### Text excerpt
=======
After the radical Islamist militias overthrew the regime led by former Syrian president Bashar Al-Assad on 8 December, Ahmed Al-Sharaa, commander of the main militia faction Hayat Tahrir Al-Sham (HTS), became the de facto ruler in Damascus.
Western and Arab diplomatic delegations flew to Damascus to greet him, hear his plans, and receive anticipated reassurances. Al-Sharaa’s position at the head of Syria’s Interim Government has now been made official, as on 29 January the militia faction leaders appointed him the country’s president, signalling the beginning of the transitional phase.
Al-Sharaa then delivered his first speech to the Syrian people. His long reluctance to address them directly, while granting lengthy interviews to Western media outlets, had been a main source of criticism and had fed suspicions of his intentions.
Many had anticipated that the speech would be given on 29 January during a victory celebration attended by the commanders of the militias that toppled Al-Assad. Instead, the event was not broadcast live, and news was only relayed afterwards in edited footage showing excerpts of speeches made by each commander who took to the podium.
=======
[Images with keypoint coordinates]
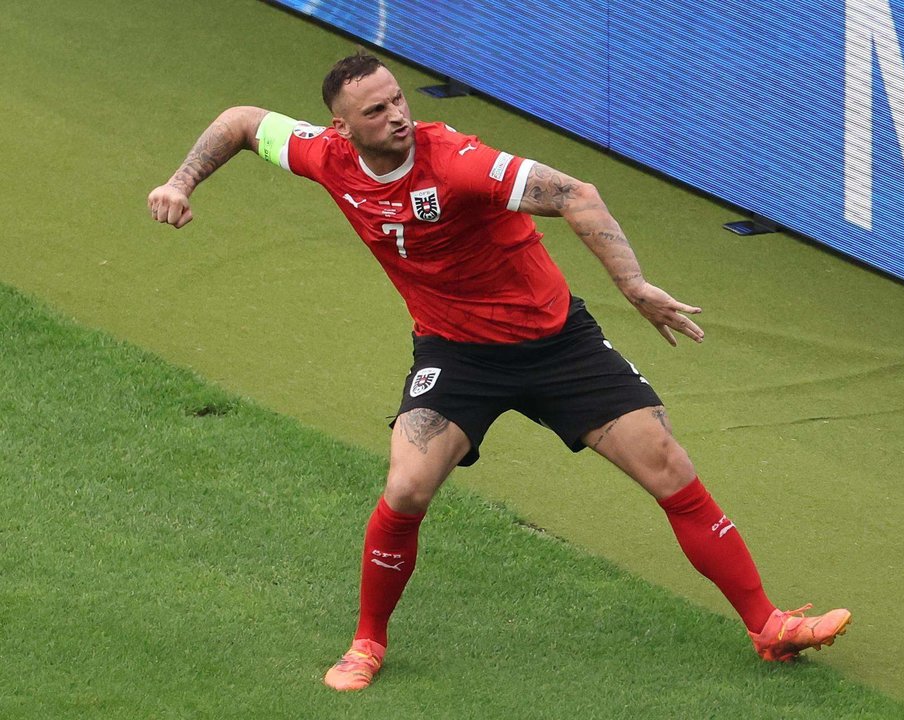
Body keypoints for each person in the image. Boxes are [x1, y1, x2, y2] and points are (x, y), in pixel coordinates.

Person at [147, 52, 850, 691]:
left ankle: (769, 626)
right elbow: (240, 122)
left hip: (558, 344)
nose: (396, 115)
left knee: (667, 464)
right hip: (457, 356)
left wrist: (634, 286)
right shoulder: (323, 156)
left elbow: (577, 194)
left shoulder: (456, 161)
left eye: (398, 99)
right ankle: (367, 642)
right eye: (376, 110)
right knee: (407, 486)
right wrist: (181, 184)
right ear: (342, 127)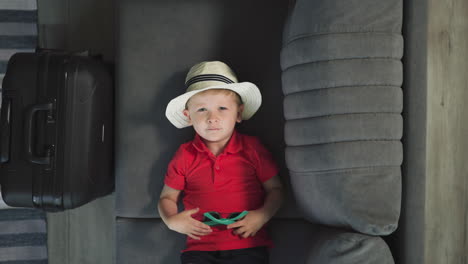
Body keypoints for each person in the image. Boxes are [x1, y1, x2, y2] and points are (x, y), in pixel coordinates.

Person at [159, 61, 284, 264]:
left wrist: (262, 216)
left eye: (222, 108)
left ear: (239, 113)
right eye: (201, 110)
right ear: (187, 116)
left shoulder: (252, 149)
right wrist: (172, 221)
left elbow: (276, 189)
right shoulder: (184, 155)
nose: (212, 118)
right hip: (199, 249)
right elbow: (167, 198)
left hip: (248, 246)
=======
### Problems to solve
1. According to the text on Syria's new leadership, on what date did the militia faction leaders appoint Ahmed Al-Sharaa as the country's president?
2. Summarize the text on Syria's new leadership in two sentences.
3. Carry on the text about Syria's new leadership, starting after its final sentence.
The records aren't needed for any of this.

### Task answers
1. 29 January.

2. After radical Islamist militias overthrew Bashar Al-Assad's regime on 8 December, HTS commander Ahmed Al-Sharaa became the de facto ruler in Damascus, and on 29 January militia faction leaders appointed him president, beginning the transitional phase. He then gave his first speech to the Syrian people, after long criticism for avoiding them while giving interviews to Western media, and the 29 January victory celebration was not broadcast live but shown afterwards only in edited footage.

3.
A spokesman then read out the “Declaration of the Victory of the Syrian Revolution,” which included the decision to appoint Al-Sharaa president for the transitional phase and authorising him to form a Legislative Council that would serve until a permanent constitution is adopted.
The declaration also reiterated previous measures, such as the dissolution of the Baath Party and allied parties and of the parliament elected under Al-Assad last year. In addition to dissolving the Syrian Army and security apparatuses affiliated with the Al-Assad regime, the declaration formally dissolved all the anti-regime militia factions and rebel groups, saying that they would be merged into new national military and security bodies.
The closed and exclusive celebratory function, the junta-like elevation of victorious comrades, and the brief press release about the ceremonies came as a disappointment to many Syrian activists and politicians. In addition to being excluded at this crucial stage, many fear that exclusion could become the dominant feature of the transitional process.
Others, however, dismissed such concerns. The HTS leader’s designation as president was a foregone conclusion, they said, and the hasty announcement was needed to fill an official void. It enabled Al-Sharaa to meet the Emir of Qatar the following day and then fly off to meet the Saudi crown prince in Riyadh and then head off to Turkey on Tuesday to meet the Turkish President Recep Tayyip Erdogan. During the closed event on 29 January, Al-Sharaa spoke of the priorities of the transitional phase: the need to fill the power vacuum at home, to preserve the civil peace, and to rebuild the Syrian economy. The next day, 30 January, he delivered his long-awaited speech to the Syrian people, addressing it to men and women, displaced persons, refugees in camps, the wounded and injured, the families of martyrs and missing persons, and all revolutionaries and activists.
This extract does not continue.